Active discovery involves the device actively sending out WiFi probe requests, letting nearby wireless networks know that the device is there and actively scanning for networks.
When you automatically connect to a network, it’s because during either passive or active discovery, a name in your PNL (preferred network list) was recognized. Every device has a PNL, and it’s basically a list of all the SSIDs (wireless network names, like “Naomi’s WiFi”, “Starbucks”, “Airport WiFi” etc.) that the device has ever connected to and remembered.
In passive discovery, the router beacon will broadcast its SSID, and your device will cross check that SSID against all the SSIDs in its list of trusted networks. If the name matches, the device will connect to the network.
In active discovery, a couple of things could be happening, depending on the make and model of the device and the OS it’s running:
a) Newer devices will send out WiFi probe requests every few seconds that are blank. These are basically little data packets asking “are any WiFi networks around?” Any nearby router will respond with its SSID, and the phone will check that SSID against those listed in its PNL. If there’s a match with an SSID the device recognizes, it will try to automatically connect to it.
b) Alternatively, the phone might actually be broadcasting its PNL in every WiFi probe request. This is basically the device’s way of asking “Hey, are any of these networks around?” This means that the entire history of WiFi networks that your phone has ever connected to and remembered might be being publicly broadcast every few seconds. Usually this happens with older devices or OSs, but if a newer device thinks that a network is a hidden network, it will also be constantly broadcasting its SSID in order to make a connection.
Problems with this system
An SSID isn’t really a unique identifier, you can use any name for your SSID: I could call my home WiFi “Starbucks”, or “CIA Van”, or anything that I wanted. The device is just looking for an SSID, and if it recognizes it, it will automatically try to connect with that network. This makes it incredibly easy to spoof a network, and trick a device into connecting to it, and that is exactly what devices like the WiFi pineapple are designed to do.

What to work on
[1] Answer these questions from the WiFi discovery text:
(a) What does PNL stand for?
(b) In passive discovery, what does the router beacon broadcast?
(c) Which device is named as designed to spoof a network and trick devices into connecting to it?
[2] Carry on writing the WiFi discovery text, starting right after its last sentence.

Given entries
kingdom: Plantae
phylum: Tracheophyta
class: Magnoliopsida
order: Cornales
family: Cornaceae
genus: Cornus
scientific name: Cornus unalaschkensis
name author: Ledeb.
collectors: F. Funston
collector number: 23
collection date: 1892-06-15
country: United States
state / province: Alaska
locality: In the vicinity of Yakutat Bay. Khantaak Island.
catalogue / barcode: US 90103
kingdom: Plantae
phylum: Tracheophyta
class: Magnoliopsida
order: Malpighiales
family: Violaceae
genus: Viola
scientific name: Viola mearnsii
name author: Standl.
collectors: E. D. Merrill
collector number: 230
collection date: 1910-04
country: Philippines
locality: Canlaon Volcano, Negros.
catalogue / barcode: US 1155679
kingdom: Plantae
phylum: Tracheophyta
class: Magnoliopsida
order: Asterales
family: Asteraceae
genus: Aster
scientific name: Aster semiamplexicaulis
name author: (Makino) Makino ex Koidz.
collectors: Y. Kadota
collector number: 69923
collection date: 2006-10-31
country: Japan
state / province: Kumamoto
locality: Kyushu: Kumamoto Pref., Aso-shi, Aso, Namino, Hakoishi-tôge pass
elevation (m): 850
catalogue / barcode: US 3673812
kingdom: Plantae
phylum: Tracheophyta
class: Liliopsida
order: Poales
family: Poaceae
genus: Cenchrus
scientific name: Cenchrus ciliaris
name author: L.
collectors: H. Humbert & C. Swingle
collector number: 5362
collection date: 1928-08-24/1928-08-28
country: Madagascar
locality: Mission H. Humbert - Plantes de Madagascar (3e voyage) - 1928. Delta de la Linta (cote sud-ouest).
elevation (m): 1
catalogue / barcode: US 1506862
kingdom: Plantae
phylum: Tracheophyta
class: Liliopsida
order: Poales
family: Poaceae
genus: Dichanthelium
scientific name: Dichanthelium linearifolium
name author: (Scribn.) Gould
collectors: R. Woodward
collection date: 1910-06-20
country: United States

Answer set
[1]
(a) Preferred network list
(b) Its SSID
(c) The WiFi pineapple

[2]
Further, a PNL is like a unique fingerprint for your device. Think about it, you’re probably the only person in the world who has your exactly list of remembered networks. If your phone is going around broadcasting this list every few seconds, it’s an easy way to track someone (and this is exactly what shopping malls, airports, and trade fairs do).
Even if your phone isn’t broadcasting your PNL, other information is being revealed in WiFi probe requests that can also be a unique fingerprint for your device, such as the “information elements” that are broadcast to advertise various attributes of a phone.
Finally, SSIDs themselves can have revealing names that, if broadcast, can expose who your employer is, who your internet service provider is, where you go out dancing, even where your holiday home is located. And you may not realize that this information is even being broadcast.
How to Protect Yourself
Turn your WiFi off — If you use Android, you also have to switch off “WiFi scanning, otherwise your phone will still be sending out WiFi probe requests.
Forget networks. On Android, you can access your entire list and delete its contents. On iPhone you can only see remembered networks when you are in range of that network. However there is a way to completely reset your PNL:
Settings / General / (scroll all the way down) Transfer or Reset / Reset / Reset Network Settings. This will scrub all previous WiFi networks previously saved. (H/T Eric for this tip!)Keep your devices and their software up to date.
Assange once said, “A mobile phone is a tracking device that also makes calls”. He’s not wrong. There are countless ways that phones track our movements, but there are ways that we can make these devices more private. One small step is understanding that probe requests are plainly observable, and can contain sensitive data. Given this reality, it’s important we are more mindful when using WiFi, and do so carefully with privacy in mind.
By Will Sandoval, NBTV Associate Producer, and Naomi Brockwell.